An exact copy of all the data is required, with pictures left out.

## Data extract
--------------------
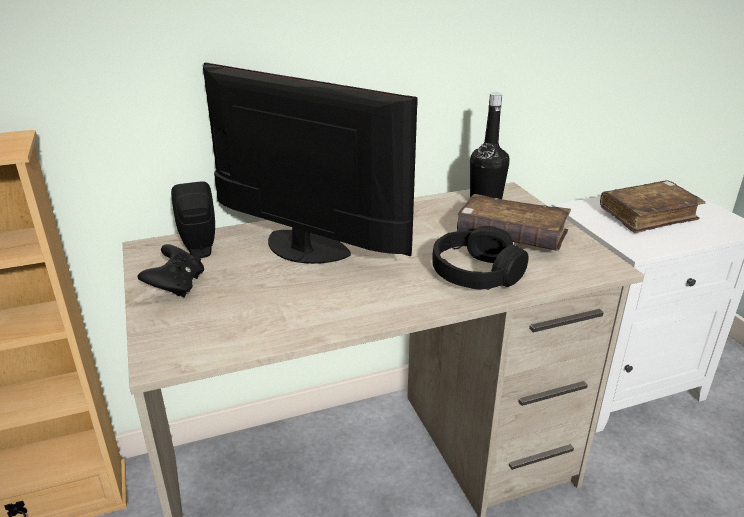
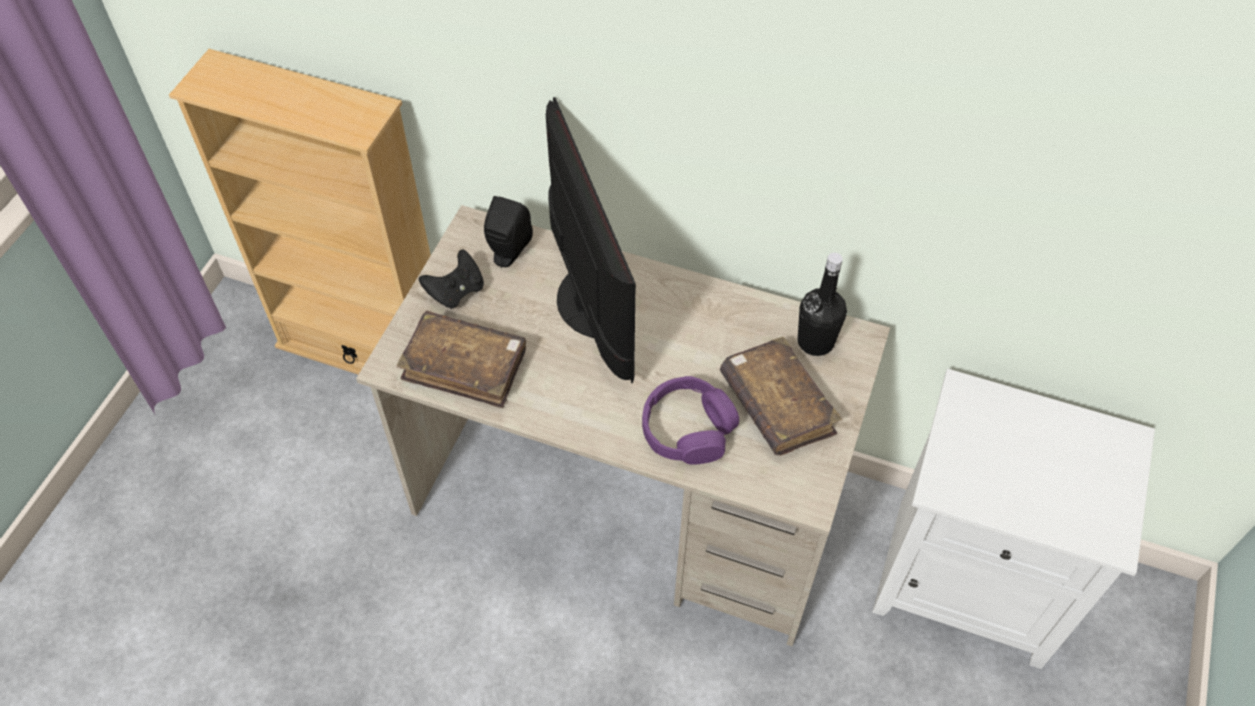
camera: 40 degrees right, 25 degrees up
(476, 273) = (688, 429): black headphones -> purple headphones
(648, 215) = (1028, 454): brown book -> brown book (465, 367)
--------------------
## Worked solution
camera: 40 degrees right, 25 degrees up
(476, 273) = (688, 429): black headphones -> purple headphones
(648, 215) = (1028, 454): brown book -> brown book (465, 367)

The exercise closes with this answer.